BEGIN

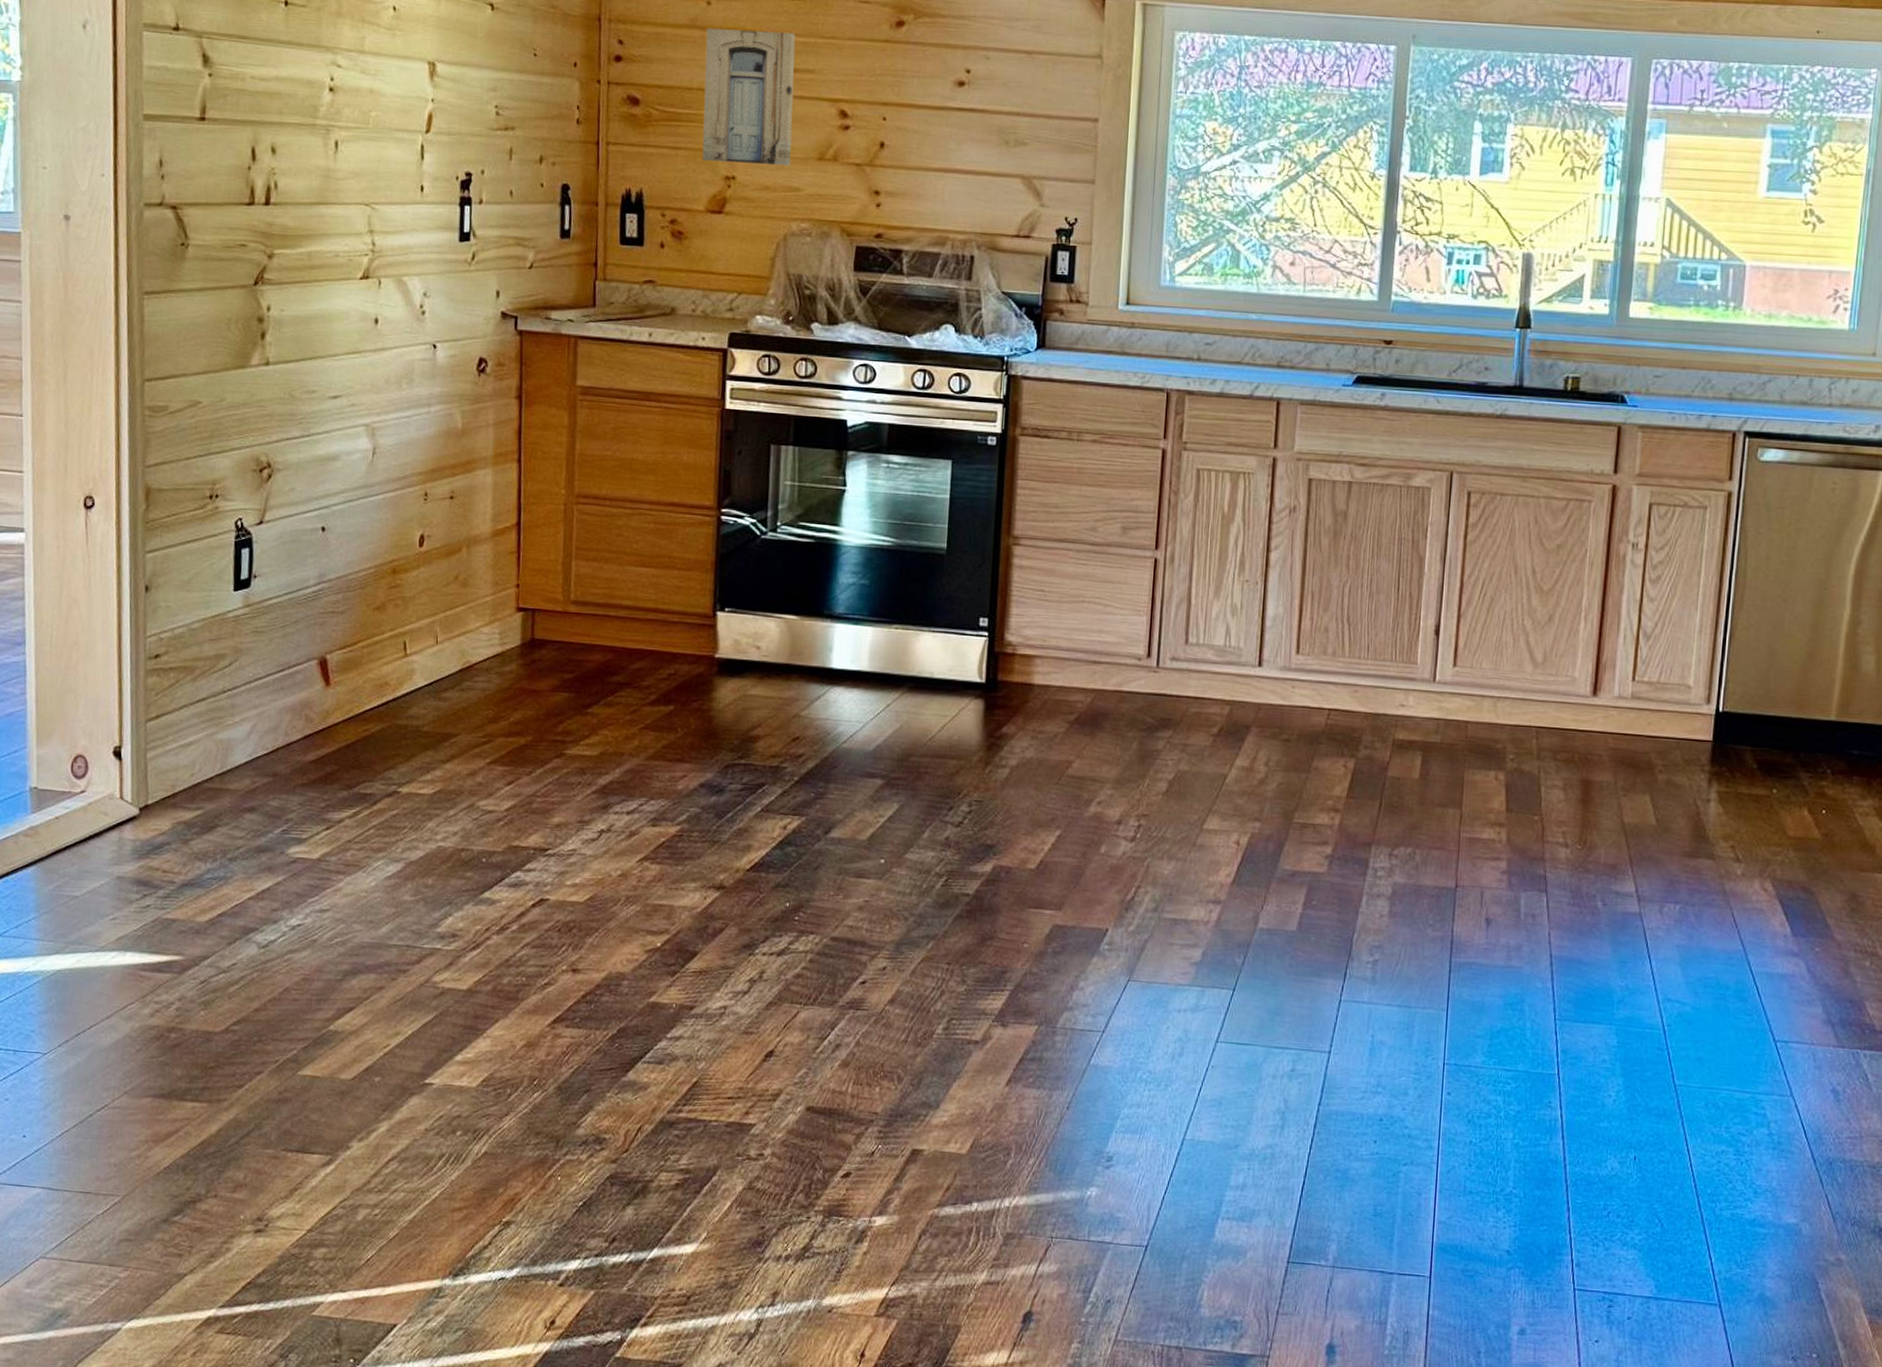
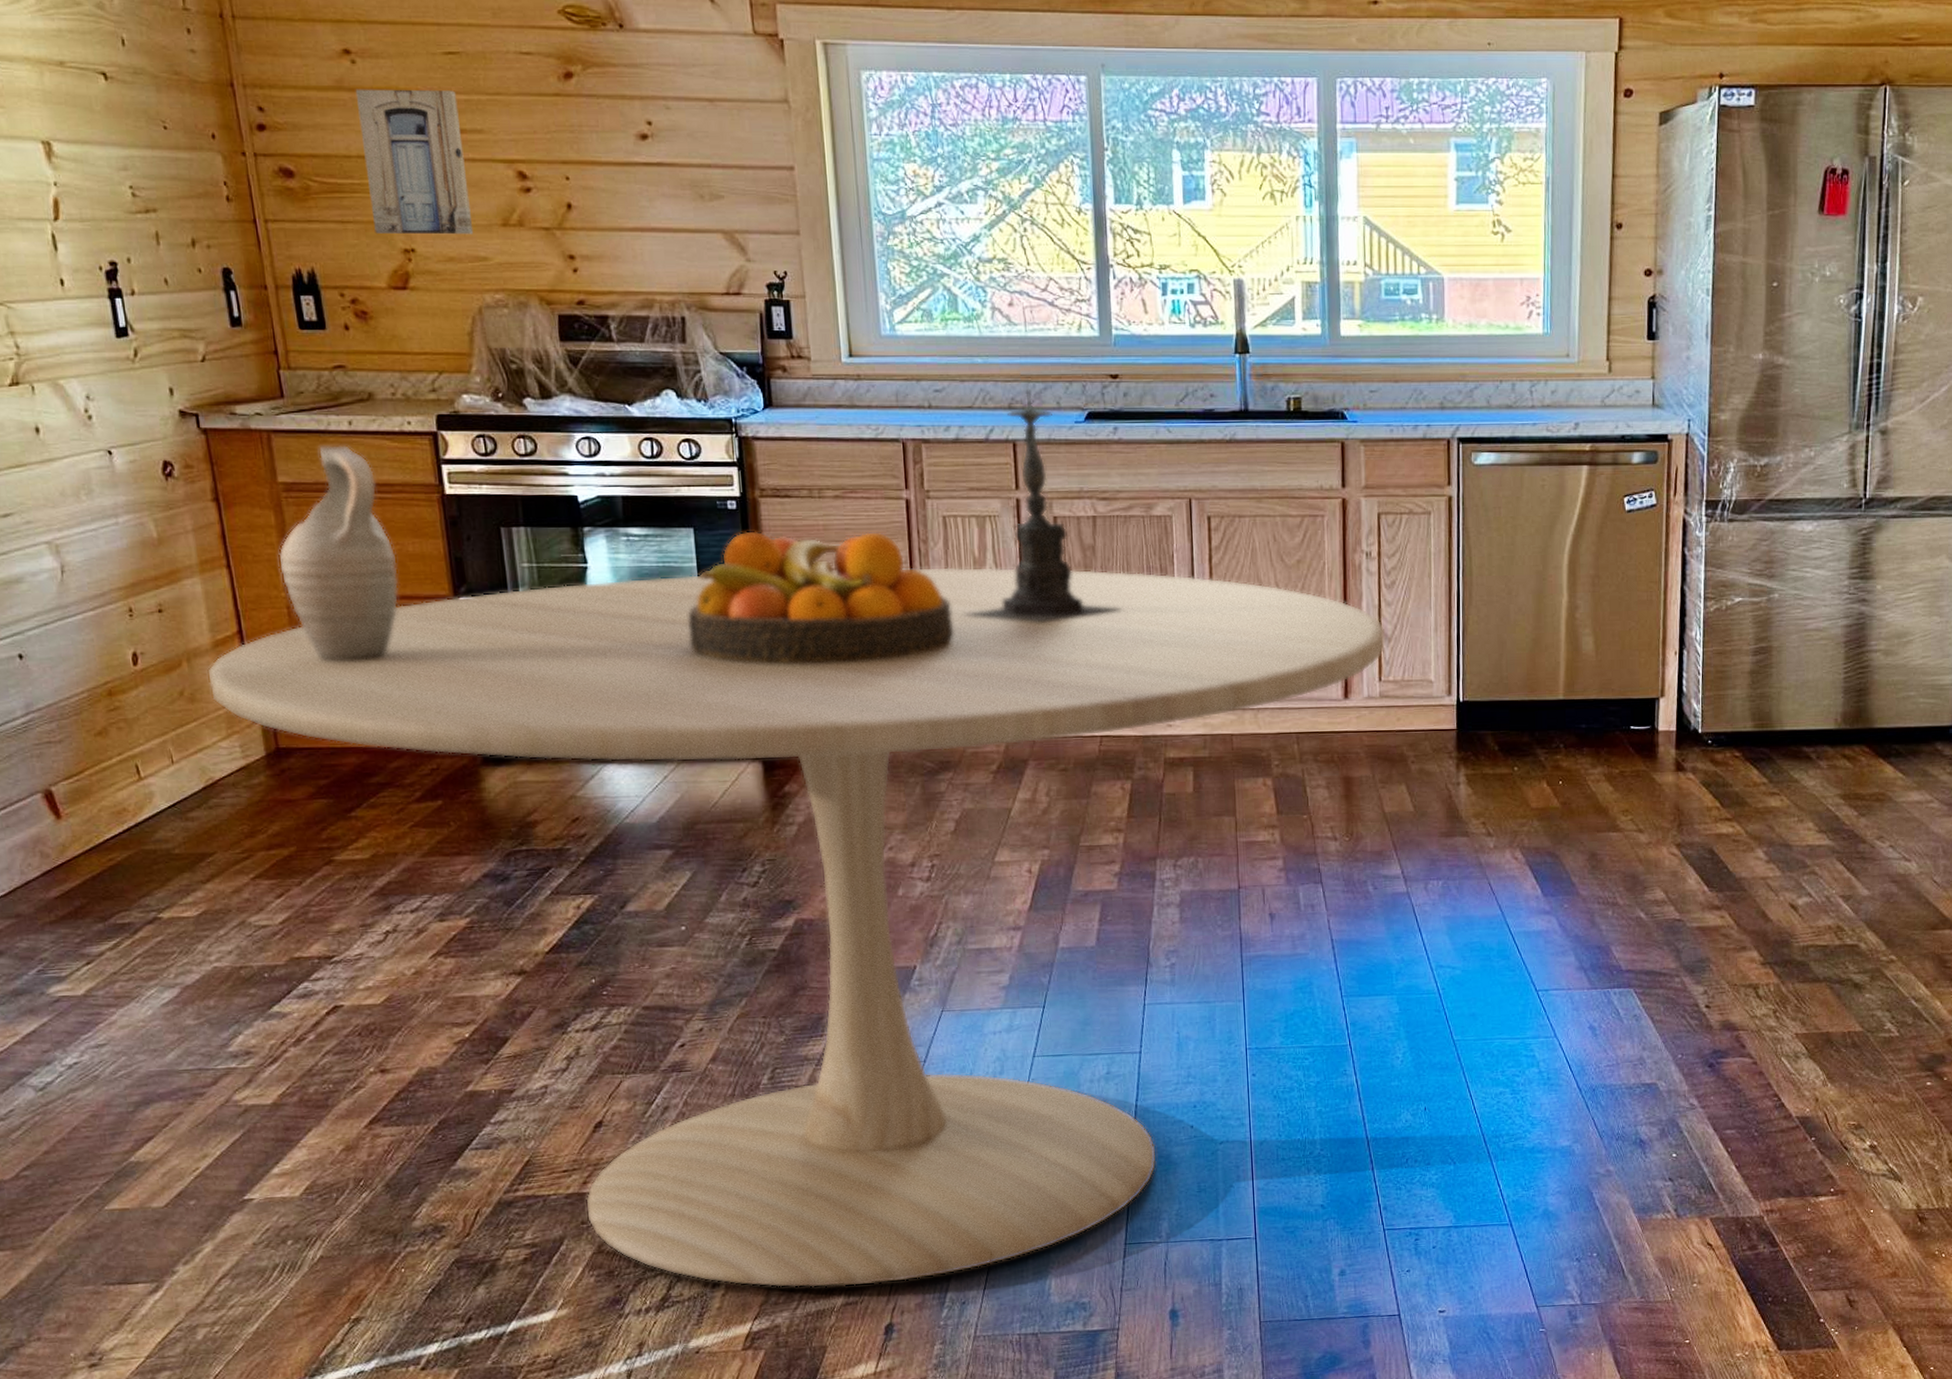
dining table: none [482,504,1645,1268] -> present [206,566,1386,1288]
pitcher: none [563,353,671,562] -> present [278,444,399,662]
fruit bowl: none [931,467,1193,607] -> present [688,531,954,664]
candle holder: none [1204,337,1368,586] -> present [963,377,1123,623]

END

An exact copy of the whole listing is required, minus the pictures.

• [Completed exercise]
dining table: none [482,504,1645,1268] -> present [206,566,1386,1288]
pitcher: none [563,353,671,562] -> present [278,444,399,662]
fruit bowl: none [931,467,1193,607] -> present [688,531,954,664]
candle holder: none [1204,337,1368,586] -> present [963,377,1123,623]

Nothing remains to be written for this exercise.